Born Mary Tomlinson in 1890, the daughter of a minister, Main did indeed grow up in the heart of Indiana farm country, and used to entertain visitors with her impressions of those around her. While reciting in a school elocution contest, her voice "slipped up a couple of gears," as she put it, and the reaction was so satisfactory that she later adopted it for her comedy roles. After graduating from an elocution school and attending several colleges, Main taught dramatics at Bourbon College (Paris, Kentucky) for a year before joining a Shakespearean repertory company. While playing the Chautauqua circuit, she met psychologist and lecturer Dr. Stanley Krebs, whom she married in 1921. It was Krebs who came up with her stage name, which was said to have been inspired by the Sinclair Lewis novel Main Street.
Krebs was supportive of Main's career, and she subsequently toured on the Orpheum circuit and with a stock company out of Fargo, North Dakota. Around 1915, she played New York's Palace Theater, appearing in a comedy skit called "The Family Ford," starring W.C. Fields. In 1916, she made her Broadway debut in Cheating Cheaters, followed by Yes or No the following year. Main played small roles in The Wicked Age (1927), as Mae West 's mother, and Burlesque (1927), with Barbara Stanwyck , and then took several years off to be with her husband, who was having difficulty arranging his work around her schedule.

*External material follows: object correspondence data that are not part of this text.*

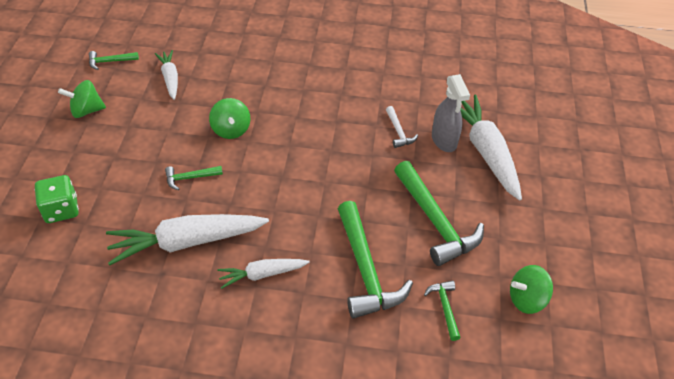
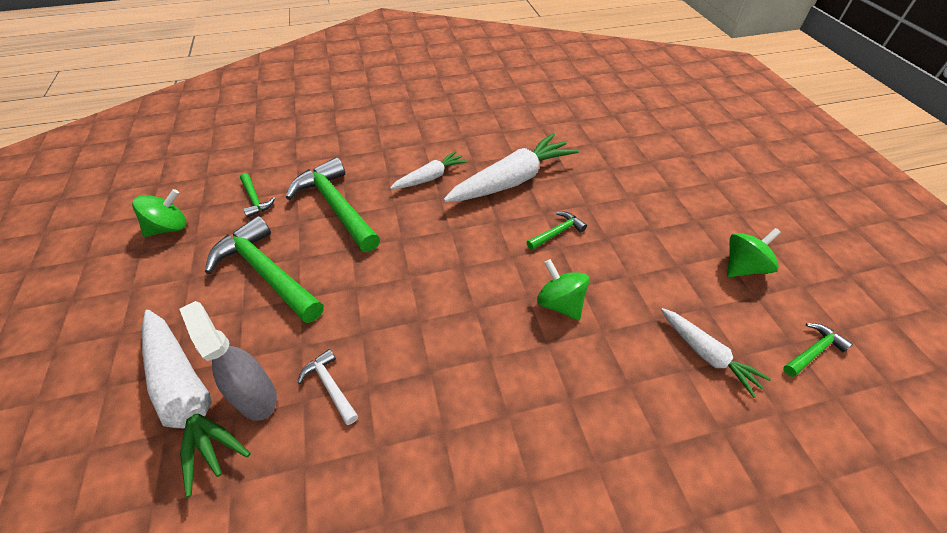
camera: 160 degrees right, 0 degrees up
green dice [35,175,79,223] -> none

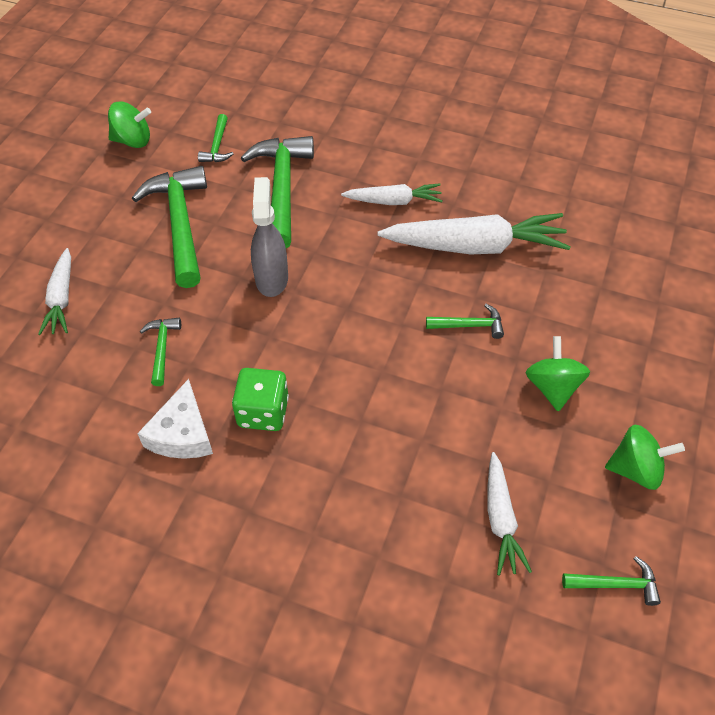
camera: 35 degrees right, 5 degrees up
white carrot [142,310,251,497] -> white carrot [38,248,71,335], size x0.56
grey spray bottle [180,301,277,421] -> grey spray bottle moved to [251,177,288,297]
white hammer [298,349,358,425] -> green hammer [140,318,181,386]
green spinning top [537,259,590,321] -> green spinning top moved to [526,336,590,411]
none -> white cheese [137,379,213,459]
none -> green dice [232,368,289,431]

Following Krebs' death in 1934, Main returned to the stage in the breakthrough role of Mrs. Martin, the mother of a gangster, in Dead End (1935), which ran for a year on Broadway. "Remarkably played," said Percy Hammond, the reviewer for the New York Herald Tribune. Critic Kelcey Allen concurred: "In two minutes she galvanized the audience with the sharpness of her delineation of a mother who accords a killer unusual treatment," he wrote. Main next signed on for Clare Boothe Luce 's drama, The Women (1936), stealing the show with her brief appearance as a Reno hotel maid. The actress reprised both her roles in Dead End and in The Women for the film versions of the plays.

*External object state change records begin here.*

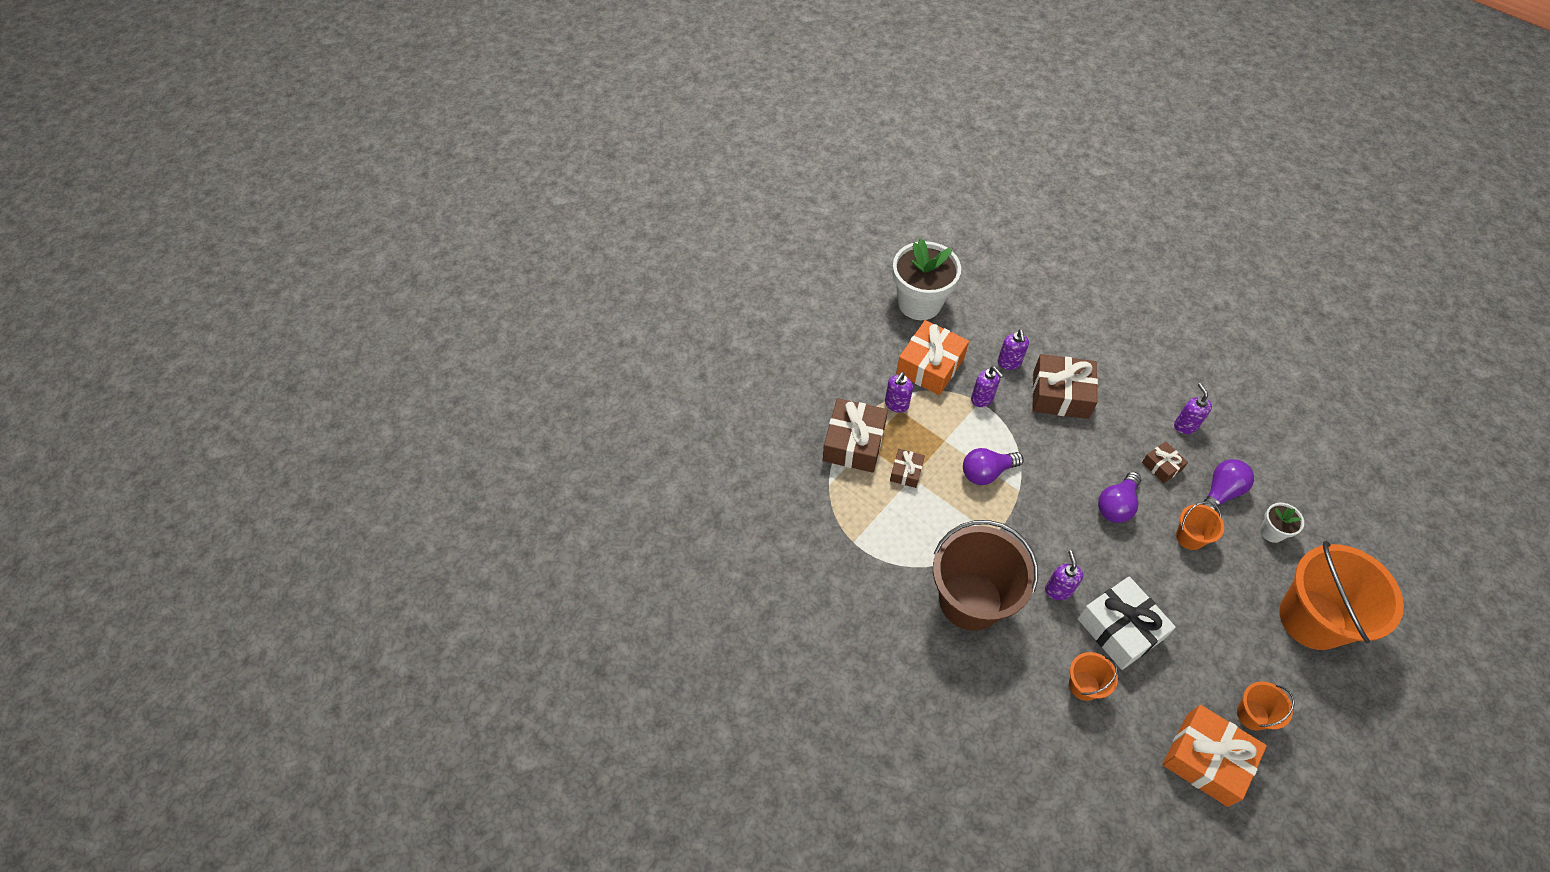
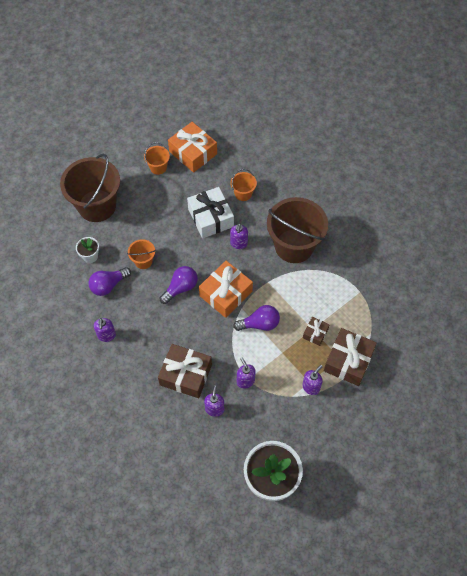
camera: 170 degrees left, 5 degrees up
orange gift [896,320,969,395] -> orange gift moved to [199,261,253,318]
brown gift [1142,442,1188,483] -> none
orange bucket [1279,541,1404,650] -> brown bucket [60,154,120,222]

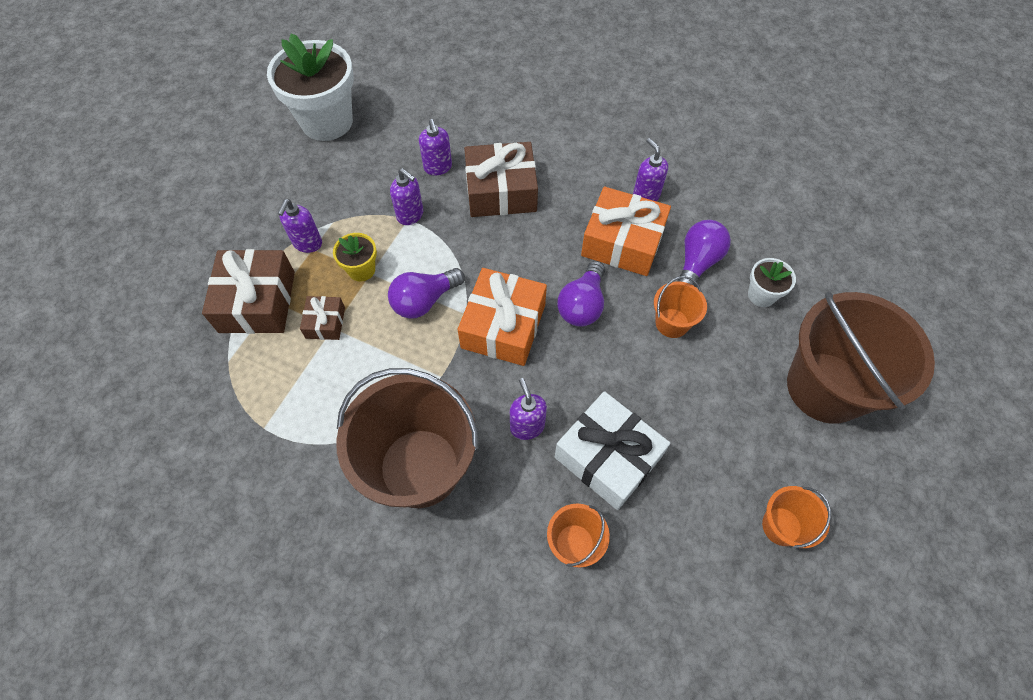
camera: 155 degrees right, 0 degrees up
orange gift [168,122,217,173] -> orange gift moved to [581,187,671,276]
none -> yellow flower pot [333,233,377,282]

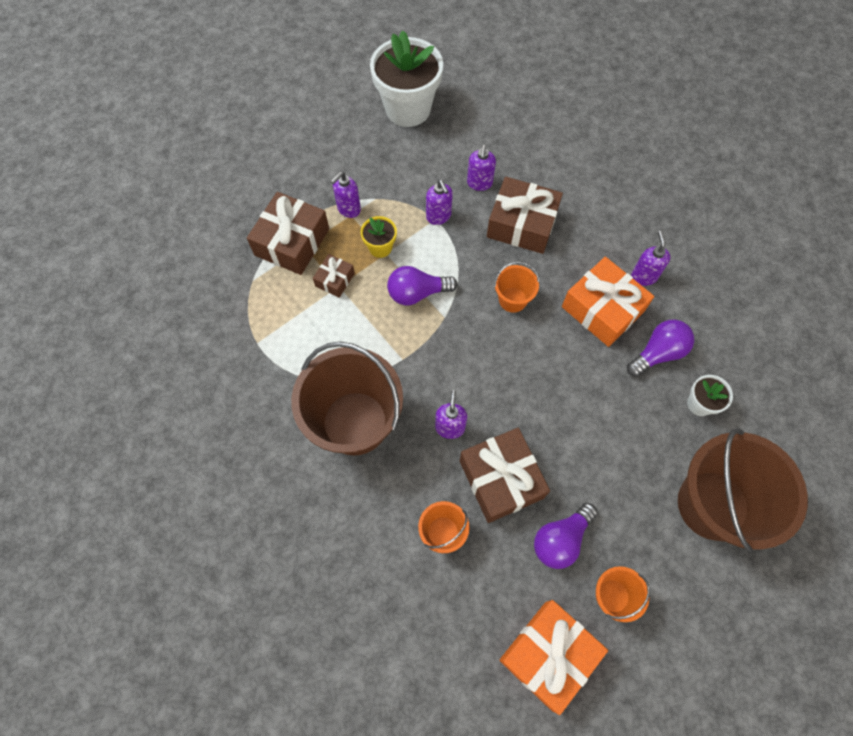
camera: 25 degrees right, 5 degrees up
orange gift [458,268,547,366] -> orange gift moved to [499,600,608,715]
white gift [555,391,670,510] -> brown gift [460,428,550,523]
purple light bulb [557,261,605,327] -> purple light bulb moved to [534,503,598,569]
orange bucket [654,276,707,338] -> orange bucket moved to [494,261,540,313]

From 1937, Main devoted herself to movies, finding her niche in a series of comedies during the 1940s, many of them with Wallace Beery. Her role as the frazzled farm wife with 13 children and a lazy husband, in the film adaptation of Betty MacDonald 's The Egg and I (1947), earned Main an Academy Award nomination and spawned the nine spin-off films of the "Ma and Pa Kettle" series, in which she costarred with the peppery Percy Kilbride. These low-budget films were never endorsed by the critics, but were extremely popular with the public. Main called Ma Kettle her favorite role, "good for a lot of laughs," she told The Saturday Evening Post, "and I would rather make people laugh than anything else." The last of the series was The Kettles on Old MacDonald's Farm (1957), after which Main retired.
In private life, Main was known as a charming, soft-spoken woman, who retained much of the conservatism she learned as the child of a minister. Known as one of the most unpretentious stars in Hollywood, she always did her own cooking and housework, claiming that it was good for her mental and physical health. After leaving films, the actress divided her time between homes in Los Angeles and Palm Springs until her death in 1975.
sources:
Katz, Ephraim. The Film Encyclopedia. NY: Harper-Collins, 1994.
Lamparski, Richard. Whatever Became of … ? 2nd Series. NY: Crown, 1968.
Rothe, Anna, ed. Current Biography 1951. NY: H.W. Wilson, 1951.